Probably the most rewarding part of making VJ software is seeing someone do something amazing with your tool. We get a lot of mail and Facebook messages from people showcasing their work. We try to highlight and share this with you via the blog or social media, but quite often we feel it deserves more.
So we figured we'd give it more.
A while back we posted this video, which is basically a rip-off of EyeSupply's Godskitchen promo with some Resolume shots thrown in. Still we think it looks kinda cool.
The idea is that every few months, we make a new video, but this time showcasing the Resolume community, i.e. *your* work! If you have footage of your amazing summer festival gig, or your insane mapping project, send it to us. We'll edit the submissions into a regular video, and promote it via our network. This means that a *lot* of people will get to see your work. Of course you get full credit, so it's a great way to get some exposure. Boast to your friends, potential clients, your parents and your grandma's dog.
Be clear in who you are. Let us know how you would like to be credited, and which info you want public and which info you want to keep to yourself.
Use a tripod. Those lovely wide stage shots of your gigantic LED wall deserve some time to be admired.
Use a decent camera. It would be a shame if we can't use your latest mapping extravaganza if we can't make out the pixels from the potatoes.
Show the context. Your monitor output is impressive, seeing it behind the DJ in front of a thousand people is overwhelming.
We love to see an interface screen here and there. Nothing says 'done with Resolume' than seeing somebody actually do it with Resolume.
Leave the editing, titling and fancy effects up to us. The more raw material we have to work with, the more impressive we can make the whole.
Minimum 1280x720 resolution. It's easiest to send your material in Quicktime .movs with h264 compression. We'll handle all the conversion to an editing codec. If you really don't know how to do this, just send it anyway and we'll get back to you. Too big to send via mail? WeTransfer.com allows up to 2GB.

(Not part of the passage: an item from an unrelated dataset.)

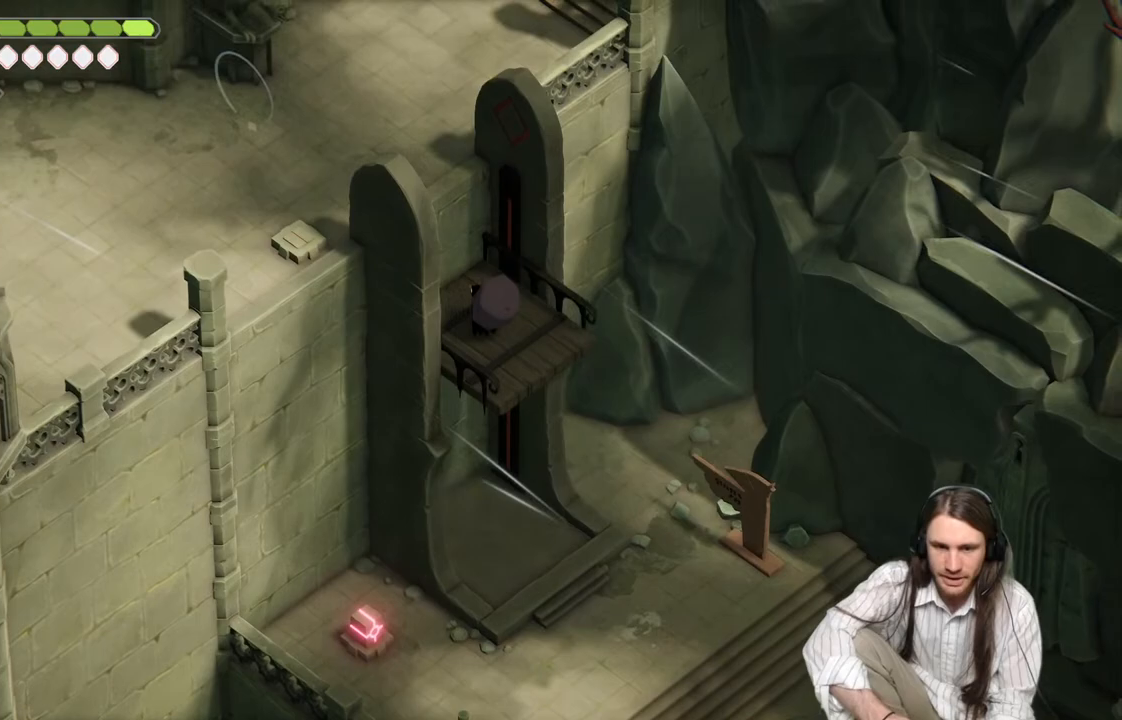
{"buttons": [], "left_stick": "up-left", "right_stick": "up-left", "events": [[250, "left_stick", "up-left"], [250, "right_stick", "up-left"]]}
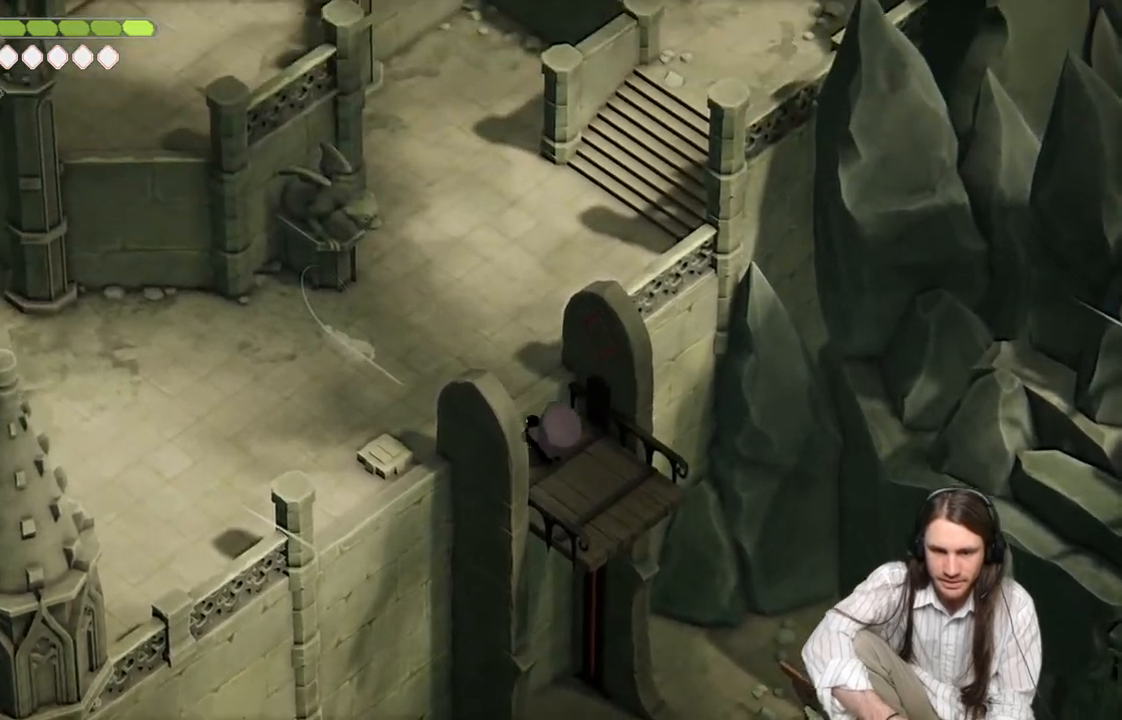
{"buttons": [], "left_stick": "up-left", "right_stick": "up-left", "events": []}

By submitting your work to us, you agree to the following:
- Resolume can use the raw material and the finished edit of it for all promotional purposes. You will of course always be credited when your material is used.
- You are in fact the creator of both the subject matter and the material itself. You also have permission from any associated parties to publicly display this material. In other words, nobody is going to come and throw bricks at our windows or subpoenas at our mailbox.
Why are you still reading this? Get your cameras out and start filming!
This blog is about Resolume, VJ-ing and the inspiring things the Resolume users make. Do you have something interesting to show the community?
Send in your work!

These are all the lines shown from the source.